# Huggingface Datasets

In [None]:
from datasets import load_dataset
import matplotlib.pyplot as plt

## Inspect available datasets

In [None]:
emotions = load_dataset("emotion")
emotions

In [None]:
# Get the train dataset
emotions["train"]

In [None]:
emotions["train"].features

In [None]:
# Get the texts of the train dataset
emotions["train"]["text"][:10]

In [None]:
# Get the labels of teh train dataset
emotions["train"]["label"][:10]

Datasets are based on the Apache Arrow format, which is a column-oriented storage format

In [None]:
# Get the first item of the training dataset
emotions["train"][0]

In [None]:
# Iterate over the training dataset
for item in emotions["train"]:
    print("Text", item["text"], "Label", item["label"])
    break

## Transforming label indices into strings and vice versa

In [None]:
print("LABELS", emotions["train"].features["label"])
print("int2str", emotions["train"].features["label"].int2str([0,0,1,1,2,2,3,3,4,4,5,5]))
print("int2str", emotions["train"].features["label"].str2int(["surprise", "sadness", "fear", "joy", "anger", "love"]))

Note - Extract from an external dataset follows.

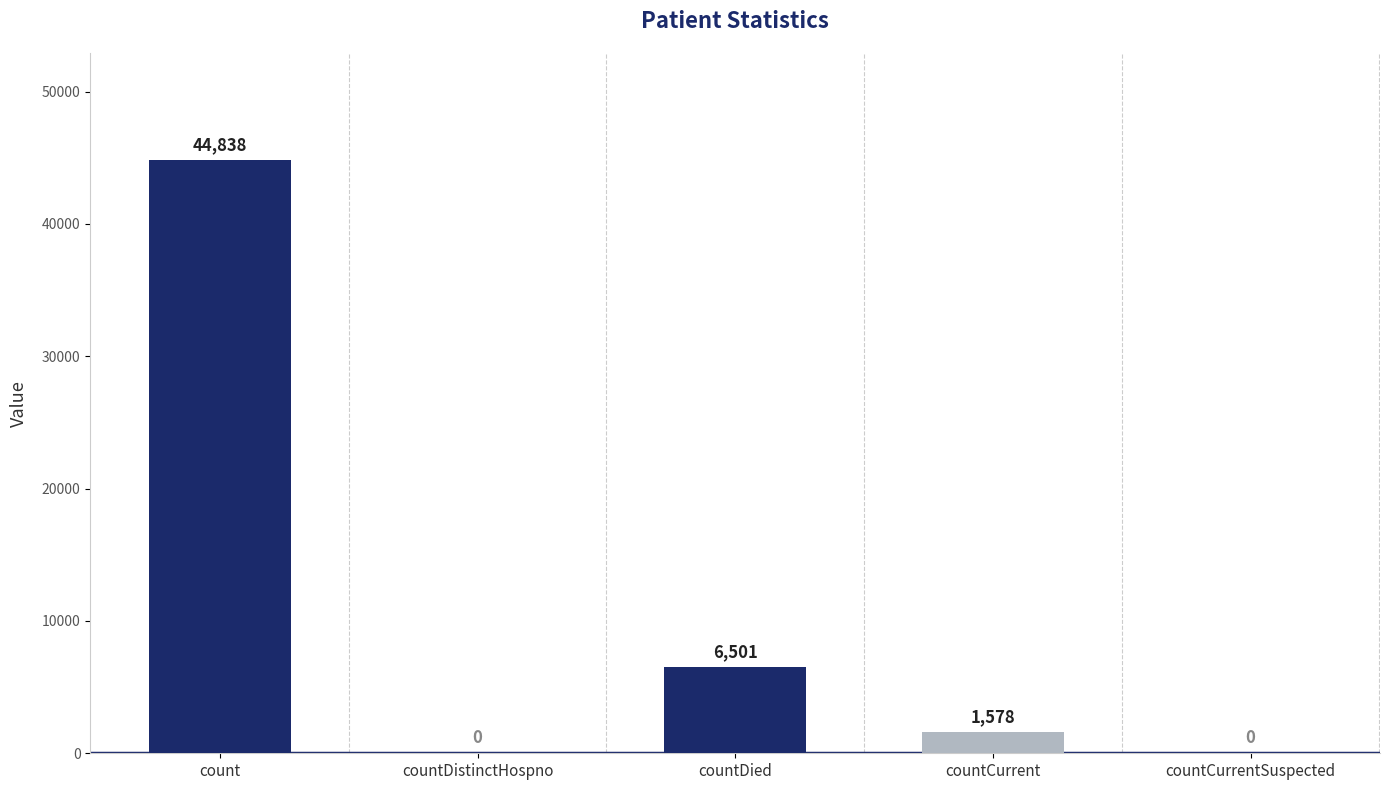

Reading left to right, transcribe all the data shown in this chart.

44838	0	6501	1578	0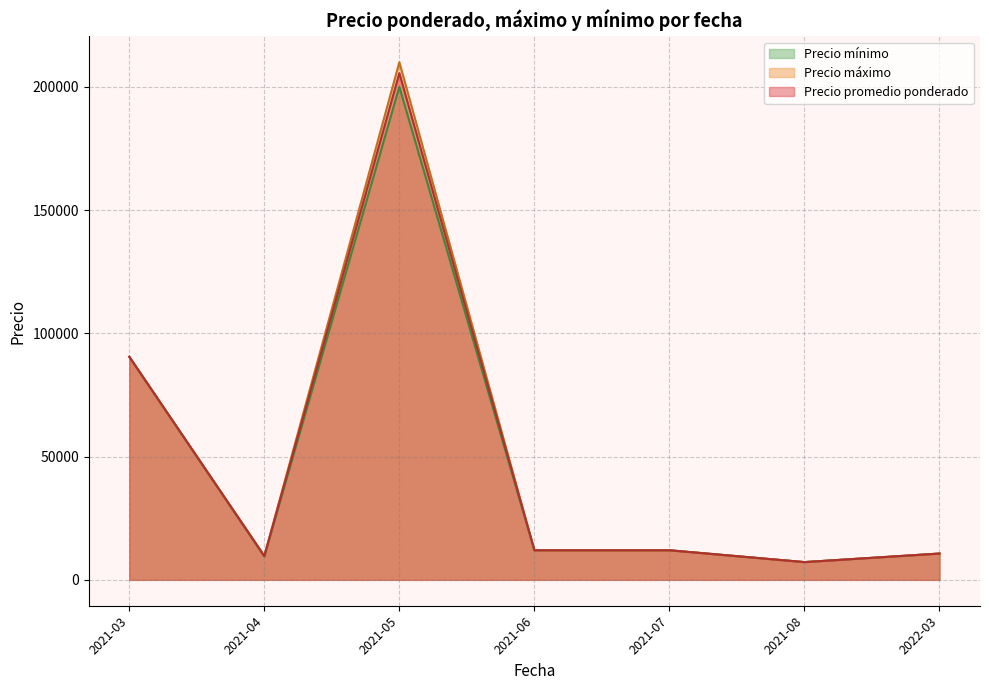

What is the difference between the second highest and minimum values in the Precio promedio ponderado series?

83300.0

## Transforming dataset into Pandas dataframe

In [None]:
emotions.set_format(type="pandas")
df_train = emotions["train"][:]

## Inspecting class frequency

In [None]:
df_train["label_name"] = df_train["label"].apply(lambda x: emotions["train"].features["label"].int2str(x))
df_train["label_name"].value_counts(ascending=True)

In [None]:
df_train["label"].value_counts(ascending=True).plot.barh()
plt.title("Frequency of classes")

In [None]:
df_train["word_count"] = df_train["text"].str.split().apply(len)
df_train.boxplot("word_count", by="label_name", grid=False)
plt.title("Word count per tweet")
plt.suptitle("")
plt.xlabel("class")
plt.ylabel("word count")

## Undo transformation into Pandas dataframe

In [None]:
emotions.reset_format()